As a woman who has worked as a chaperone for young people in a safeguarding role, not every young girl can talk to their parents. In cases where there is abuse or potential abuse it could be very dangerous for a young girl to ask for 'permission'. A parent denying a teenage daughter (or son) access to contraception could result in all manor of problems.
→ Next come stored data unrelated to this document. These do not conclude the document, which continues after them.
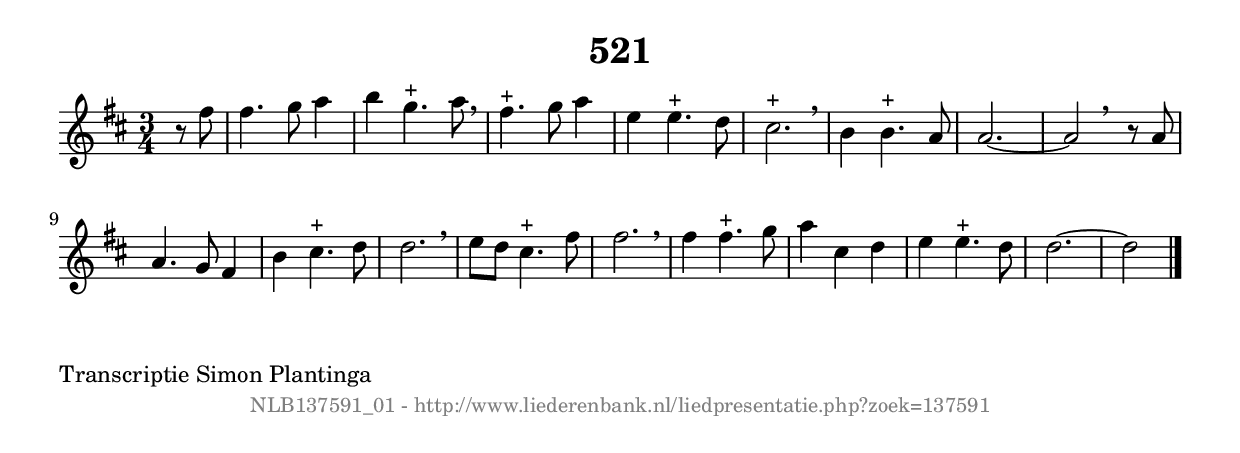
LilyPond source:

%
% produced by wce2krn 1.64 (7 June 2014)
%
\version"2.16"
#(append! paper-alist '(("long" . (cons (* 210 mm) (* 2000 mm)))))
#(set-default-paper-size "long")
sb = {\breathe}
mBreak = {\breathe }
bBreak = {\breathe }
x = {\once\override NoteHead #'style = #'cross }
gl=\glissando
itime={\override Staff.TimeSignature #'stencil = ##f }
ficta = {\once\set suggestAccidentals = ##t}
fine = {\once\override Score.RehearsalMark #'self-alignment-X = #1 \mark \markup {\italic{Fine}}}
dc = {\once\override Score.RehearsalMark #'self-alignment-X = #1 \mark \markup {\italic{D.C.}}}
dcf = {\once\override Score.RehearsalMark #'self-alignment-X = #1 \mark \markup {\italic{D.C. al Fine}}}
dcc = {\once\override Score.RehearsalMark #'self-alignment-X = #1 \mark \markup {\italic{D.C. al Coda}}}
ds = {\once\override Score.RehearsalMark #'self-alignment-X = #1 \mark \markup {\italic{D.S.}}}
dsf = {\once\override Score.RehearsalMark #'self-alignment-X = #1 \mark \markup {\italic{D.S. al Fine}}}
dsc = {\once\override Score.RehearsalMark #'self-alignment-X = #1 \mark \markup {\italic{D.S. al Coda}}}
pv = {\set Score.repeatCommands = #'((volta "1"))}
sv = {\set Score.repeatCommands = #'((volta "2"))}
tv = {\set Score.repeatCommands = #'((volta "3"))}
qv = {\set Score.repeatCommands = #'((volta "4"))}
xv = {\set Score.repeatCommands = #'((volta #f))}
\header{ tagline = ""
title = "521"
}
\score {{
\key d \major
\relative g'
{
\set melismaBusyProperties = #'()
\partial 32*8
\time 3/4
\tempo 4=120
\override Score.MetronomeMark #'transparent = ##t
\override Score.RehearsalMark #'break-visibility = #(vector #t #t #f)
r8 fis'8 | fis4. g8 a4 | b4 g4.^"+" a8 \sb | fis4.^"+" g8 a4 | e4 e4.^"+" d8 | cis2.^"+" \sb | b4 b4.^"+" a8 | a2.~ | a2 \bar ":|:" \bBreak
r8 a8 | a4. g8 fis4 | b4 cis4.^"+" d8 | d2. \sb | e8 d8 cis4.^"+" fis8 | fis2. \sb | fis4 fis4.^"+" g8 | a4 cis,4 d4 | e4 e4.^"+" d8 | d2.~ | d2 \bar "|."
 }}
 \midi { }
 \layout {
            indent = 0.0\cm
}
}
\markup { \wordwrap-string #" 
Transcriptie Simon Plantinga
"}
\markup { \vspace #0 } \markup { \with-color #grey \fill-line { \center-column { \smaller "NLB137591_01 - http://www.liederenbank.nl/liedpresentatie.php?zoek=137591" } } }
Mrsjayy · 11/10/2014 19:56

I have 2 dds one will talk about anything and everthing the other wont baffles me as they have both been brought up the same I gave them the talk and later on spoke to them about safe sex etc dd1 wanted to curl up into a ball dd2 took it all in and we chatted I think it might come down to different personalities

1981 · 11/10/2014 20:04

YAB VVVVVVVVVVVVV U.

At fifteen, I decided (after research) the type of contraceptive I wanted to be on. I wasn't even planning on specifically sleeping with my partner, but I wanted to be prepared should I decide to.

I was mature, well informed, and articulate.

The GP I saw wouldn't do it until I turned 16 some weeks later "in case of complications around parental consent".

I have no idea if this was legal, ethical or permitted at the practice.

I do know that going away meekly at 15 still stings - how could that GP turn down a young girl trying to be responsible like that?

As a matter of fact it was 2 years later when I finally did feel comfortable to have sex, but this experience means I think the OP is being VVVVVVVV U.

AnyoneforTurps · 11/10/2014 20:12

So it seems interesting that GPs are allowed to enable teenagers to break the law. And courts uphold their right to do so.

It is not illegal to have sex under the age of 16 (or any other age). Age of consent law potentially criminalises the sexual partners of teenagers under the age of 16, not the teenagers themselves.

The Sexual Offences Act 2003 does not criminalise sex between two consenting teenagers aged 13-18, provided one is not in a position of trust with regards to the other (e.g. teacher or carer).

SuburbanRhonda · 11/10/2014 20:17

I really can't see how anyone would think it a good thing to refuse to provide contraception to an "underage" person who was sensible enough to ask for it.

Do people think that by GPs saying no, the young person won't go and have sex anyway? Do people think it's better that they risk an unwanted pregnancy?

Hmm
Pumpkinpositive · 11/10/2014 20:23

It is not illegal to have sex under the age of 16 (or any other age). Age of consent law potentially criminalises the sexual partners of teenagers under the age of 16, not the teenagers themselves.

It was badly worded, but the teenager would still be engaging in unlawful activities, even if the "offence" was committed by their (18 +) partner.

If the 15 year old told the GP her prospective partner was 25, would the dr be obliged not to issue contraceptive? I'm guessing the answer is no.

CatsCantTwerk · 11/10/2014 20:24

YABVU.

I was on the pill at 14. I was in care and often rooms would get searched for contraband. My pills were found and were taken off me until my mother (who had nothing to do with me) gave her permission for me to have them. She did not give her permission. I was pregnant at 15!

PiperIsOrange · 11/10/2014 20:25

Well what can the law do about 2 similar aged teens having sex.

I would not report my own child to the police for underage sex.